Commissioners Hear Concerns About Atlantic Coast Pipeline

A group of Johnston County landowners are upset the Atlantic Coast Pipeline (ACP) will be dissecting their land and farms as it makes it way from shale basins in Pennsylvania, Ohio and West Virginia 550-miles south before ending in Robeson County, NC.

The $5 billion project will cross 8 North Carolina counties, including Johnston County, as it runs just east of the I-95 corridor. Land owners would be given one-time financial compensation for the loss of the property but the utility easement would be off limits for any future development. 

Upset property owners filled the board room of Monday’s Johnston County Commissioner’s meeting expressing frustration, concern and raising questions about safety and property values.

Francine Stephenson of Clayton said the ACP gas transmission line could decrease property values and cause erosion issues.

Teresa Rose from Four Oaks discusses concerns about the Atlantic Coast Pipeline with Johnston County Commissioners. WTSB Photo
Teresa Rose from Four Oaks discusses concerns about the Atlantic Coast Pipeline with Johnston County Commissioners. WTSB Photo

Teresa Rose of Four Oaks said the pipeline will cross two separate parcels she owns. Rose said farm land is not as productive after a pipeline is buried under the soil.  Rose said the pipeline will be buried 48 inches deep but farmers will not be able to drive their tractors and other heavy equipment across the pipeline.

Rose said the potential blast radius from a natural gas line of this size is up to 1,000 feet on each side of the line, leaving many homes and businesses, even the Meadow School within the zone.
Rose expressed concern that corporate profits were being put before the safety and health of landowners in Johnston and other counties.

James Johnson of LaCross, Virginia, grew up in Four Oaks. Johnson said he has tried to contact officials with the state and the pipeline but no one would return his calls to answer questions. Johnson owns land in Johnston County next to a wetland area. He expressed concern the pipeline could cause erosion and sedement issues in the wetland area. Johnson said he also wanted to know how the pipeline would cross the Neuse River in Johnston County.

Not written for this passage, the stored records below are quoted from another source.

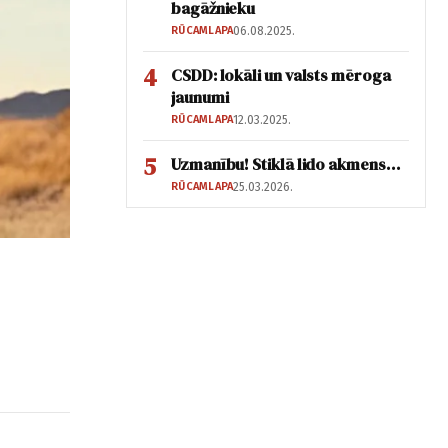
bagāžnieku
RŪCAMLAPA
06.08.2025.
4
CSDD: lokāli un valsts mēroga
jaunumi
RŪCAMLAPA
12.03.2025.
5
Uzmanību! Stiklā lido akmens…
RŪCAMLAPA
25.03.2026.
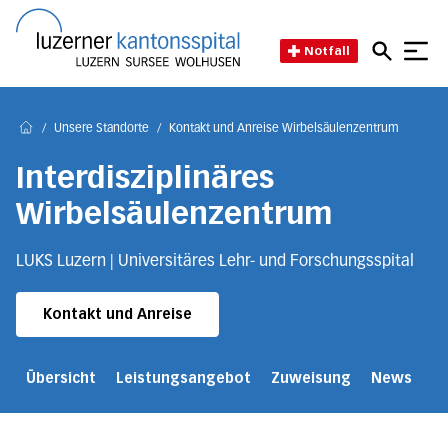
Direkt zum Inhalt
Direkt zum Fussbereich
Direkt zur Suche
Startseite des Luzerner Kant
Notfall
/
Unsere Standorte
/
Kontakt und Anreise Wirbelsäulenzentrum
Home
Interdisziplinäres
Wirbelsäulenzentrum
LUKS Luzern | Universitäres Lehr- und Forschungsspital
Kontakt und Anreise
Übersicht
Leistungsangebot
Zuweisung
News
T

Johnson said there is no upside to a pipeline easement on your property, saying “fear” impacts the public’s buying patterns. He also raised concerns property insurance rates could increase near a pipeline and mortgage companies may not loan money on homes near the pipeline.  

Commissioner Chad Stewart of Four Oaks said the group raised grave concerns. Stewart, whose own personal property will be impacted by the pipeline, said the group raised valid concerns but pointed out it was a federal project and the county had little control. Stewart said he didn’t understand why the ACP could not use existing right-of-ways already in existance. Stewart said so far he has not seen any local benefit of the pipeline.  “It’s a for profit company. It serves the masses. I understand that. But a for profit company to advance financially and use my land to do it, I have a large problem with it.”

Jimmy Casey said his farm was impacted by an unrelated natural gas pipeline five years ago. The area disturbed by the pipeline, Casey said, is still not producing a harvest. He said he was told it would take 20 years to get a decent crop over the pipeline.   

Commissioner Allen Mims of Clayton is having a portion of his farm in Clayton condemned for a Town of Clayton wastewater treatment line. “You all have my sympathy. My land is being condemned for a sewer line.”

Commissioner Chairman Tony Braswell asked County Manager Rick Hester to contact officials with the ACP to schedule a meeting with concerns citizens as soon as possible.  In an October 9, 2014 letter to Duke Energy, Piedmont Natural Gas, and Dominion Resources, commissioner pledged their support for the project but ask for assurance they companies would work with affected property owners and their families and treat them with respect and fairness throughout the process.       

“I learned some things this morning I did not know,” said Commissioner Cooke Pope after listening to the citizens comments.